It appears that the South Korean government has taken an extremely hard stance against those who boost levels in video games.
A new law passed in the South Korean National Assembly has effectively criminalized game boosting to the point where perpetrators will receive heavy fines and possible jail time if caught.
Players found guilty can be charged with a two-year suspended player sentence and fine up to 20 million won, which comes out to approximately $18,000.
This new measure comes as part of an amendment to the Game Industry Promotion Act, which was originally passed in June 2017.
This will now allow law enforcement to crack down on those who boost others’ game accounts for a fee, as well any companies or service providers that advertise boosting services online.
Assemblyman Lee on the amendment’s passing: “Most popular games suffer from boosting problems. Boosters not only inflict damage on the game company but also ruin the ecosystem of esports, but the problem wasn’t an easy one to fix.”
— Ana's Tal Mask (@gatamchun) December 7, 2018
For those who are unfamiliar with the term, boosting refers to the act of unfairly or illegitimately inflating a lower ranked player’s in-game level or rating.
Boosting can be done on one’s own account, but is also often provided as a service for a fee, which involves an experienced booster accessing and inflating a customer’s account.
The reason why boosting has become a huge issue is because many established games, such as League of Legends and Overwatch, use in-game skill rating to rank players, with the highest ranked players able to reach professional status.
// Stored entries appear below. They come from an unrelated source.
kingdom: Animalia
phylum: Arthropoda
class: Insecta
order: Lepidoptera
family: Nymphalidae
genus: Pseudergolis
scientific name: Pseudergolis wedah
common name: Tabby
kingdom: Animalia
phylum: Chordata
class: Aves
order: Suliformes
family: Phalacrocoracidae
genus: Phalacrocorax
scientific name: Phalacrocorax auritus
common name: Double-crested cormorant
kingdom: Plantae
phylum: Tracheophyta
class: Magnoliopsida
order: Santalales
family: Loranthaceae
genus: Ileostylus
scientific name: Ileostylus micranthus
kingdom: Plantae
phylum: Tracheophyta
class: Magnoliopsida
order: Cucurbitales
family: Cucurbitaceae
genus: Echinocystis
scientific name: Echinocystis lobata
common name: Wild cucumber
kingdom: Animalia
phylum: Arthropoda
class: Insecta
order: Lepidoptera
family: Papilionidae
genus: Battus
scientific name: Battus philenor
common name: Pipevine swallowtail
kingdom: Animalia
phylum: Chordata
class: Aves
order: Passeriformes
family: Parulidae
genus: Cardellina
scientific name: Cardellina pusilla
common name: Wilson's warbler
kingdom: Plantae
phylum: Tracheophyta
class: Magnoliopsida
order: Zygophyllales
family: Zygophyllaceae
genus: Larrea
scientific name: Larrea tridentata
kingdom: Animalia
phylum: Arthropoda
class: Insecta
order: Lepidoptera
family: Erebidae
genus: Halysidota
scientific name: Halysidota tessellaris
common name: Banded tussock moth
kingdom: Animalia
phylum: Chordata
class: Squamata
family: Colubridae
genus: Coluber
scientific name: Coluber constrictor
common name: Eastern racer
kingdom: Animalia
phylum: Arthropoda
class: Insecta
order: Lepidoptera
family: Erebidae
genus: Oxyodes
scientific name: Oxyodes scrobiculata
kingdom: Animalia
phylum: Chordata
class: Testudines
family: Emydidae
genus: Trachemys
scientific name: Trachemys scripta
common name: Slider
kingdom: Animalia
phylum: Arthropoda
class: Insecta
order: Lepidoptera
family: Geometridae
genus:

With both LoL and Overwatch esports offering lucrative opportunities, hundreds of millions of players from around the world aspire to reach the top ranks, which can lead to some succumbing to the temptation of inflating their account.
This not only damages the integrity of ranking systems, and thus throwing off the competitive ecosystem of esports, it can also come at a cost to a lot of the players who are trying to go about things fairly.
Boosting is not solely reserved to lower ranked players trying to quickly climb the charts; there have been professional players in the past who have been found red-handed in trying to boost their accounts, including several in the Overwatch League.
Philadelphia Fusion’s Kim ‘Sado’ Su-min was suspended 30 games after being caught boosting, while Dallas Fuel player Son ‘OGE’ Min-seok was similarly punished but for only four games.
Overwatch developers Blizzard continue to ban thousands of users every month, but the practice seems to persist and continue to thrive.